Former primary school teacher Fay Pelloie also saw Eljamel to relieve a trapped nerve brought on by carrying home work books in a shoulder bag.

After seven surgeries in one location of her spine, she said: “The pain continued but he always had an excuse and you trust your surgeon. You wouldn’t argue with him.”

Desperate for relief, Fay travelled to Europe where a french surgeon told her “he’d never seen such a mess”.

“He told me the outcome of further surgery could be paralysis from the neck down if I wanted to try and I thought, ‘Well I’ve got nothing to lose,'"she said.

Fay recalls taking so many drugs she began feeling suicidal, but the quick reactions of her daughters returning home from Canada helped her find her feet and come to terms with her fractured state.

Further north, Douglas and Annemarie Pymm shared more harrowing experiences from the operating table.

Eljamel attempted to remove Annemarie’s brain tumour at Ninewells Hospital but after a second procedure she was left unable to talk.

Speaking on her behalf, Douglas stated the two questions they want the Eljamel Inquiry to answer are: “Why did it happen and who let it happen?

“That would do me but I don’t think it would satisfy Annemarie.

“You can’t get time back. It’s gone.”

Eljamel returned to Libya in 2018 but soon reappeared in scrubs at Al-Nahda Hospital in Misrata and has been spotted speaking at medical conferences in Tripoli.

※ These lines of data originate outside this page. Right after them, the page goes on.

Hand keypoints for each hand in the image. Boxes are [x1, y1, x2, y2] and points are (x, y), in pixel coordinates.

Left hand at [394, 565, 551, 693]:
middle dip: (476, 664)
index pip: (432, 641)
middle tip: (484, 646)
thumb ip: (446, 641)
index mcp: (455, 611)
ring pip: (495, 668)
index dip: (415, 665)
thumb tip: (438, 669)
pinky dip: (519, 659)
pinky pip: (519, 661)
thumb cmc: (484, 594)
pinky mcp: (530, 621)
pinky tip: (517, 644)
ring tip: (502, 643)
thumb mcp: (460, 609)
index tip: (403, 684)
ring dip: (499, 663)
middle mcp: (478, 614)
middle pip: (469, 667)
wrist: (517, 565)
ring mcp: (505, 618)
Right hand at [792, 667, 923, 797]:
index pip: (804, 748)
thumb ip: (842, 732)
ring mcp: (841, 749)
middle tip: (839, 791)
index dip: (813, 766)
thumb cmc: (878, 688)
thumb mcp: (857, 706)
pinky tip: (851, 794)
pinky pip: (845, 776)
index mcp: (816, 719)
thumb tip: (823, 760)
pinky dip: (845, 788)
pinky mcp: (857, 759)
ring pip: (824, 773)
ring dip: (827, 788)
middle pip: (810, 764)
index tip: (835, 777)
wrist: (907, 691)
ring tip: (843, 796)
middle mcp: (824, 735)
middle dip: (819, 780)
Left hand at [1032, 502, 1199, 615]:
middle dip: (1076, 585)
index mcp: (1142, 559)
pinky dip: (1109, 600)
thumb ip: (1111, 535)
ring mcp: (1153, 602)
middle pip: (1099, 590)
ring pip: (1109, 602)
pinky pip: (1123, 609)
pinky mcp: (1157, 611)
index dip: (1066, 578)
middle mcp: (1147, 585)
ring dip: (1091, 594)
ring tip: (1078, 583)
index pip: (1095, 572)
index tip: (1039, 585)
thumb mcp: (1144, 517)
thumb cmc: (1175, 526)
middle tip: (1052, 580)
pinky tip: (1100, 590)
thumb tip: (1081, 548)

Police Scotland’s Operation Stringent launched in 2018, but has been heavily criticised for its lack of progress until last month, when the force announced fresh experts would be joining their probe.

The public inquiry is off to a glacial start but will resume in April 2026, where 138 patients and 21 patient representatives will continue providing testimony in what is being framed as a “trauma-led inquiry”.

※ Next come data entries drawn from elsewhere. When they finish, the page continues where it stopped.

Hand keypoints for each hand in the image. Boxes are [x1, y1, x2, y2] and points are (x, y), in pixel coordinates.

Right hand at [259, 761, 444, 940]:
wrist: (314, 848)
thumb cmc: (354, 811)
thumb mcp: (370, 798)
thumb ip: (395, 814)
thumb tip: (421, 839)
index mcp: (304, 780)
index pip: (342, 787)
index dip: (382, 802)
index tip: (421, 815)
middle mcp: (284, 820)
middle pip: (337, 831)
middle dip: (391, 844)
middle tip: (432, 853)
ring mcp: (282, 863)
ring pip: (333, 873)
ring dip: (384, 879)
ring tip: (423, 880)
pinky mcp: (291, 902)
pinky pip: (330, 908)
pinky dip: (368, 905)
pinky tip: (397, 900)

NHS Tayside previously published its due diligence report on Eljamel, declaring his appointment “followed due process” and was accompanied with “verified qualifications and excellent references”.

The Eljamel Inquiry will proceed with prioritising Sam Eljamel’s appointment to NHS Tayside, inspecting the clinical governance surrounding his procedures and monitor a parallel independent clinical review into the life-changing surgeries of the hundreds of impacted patients.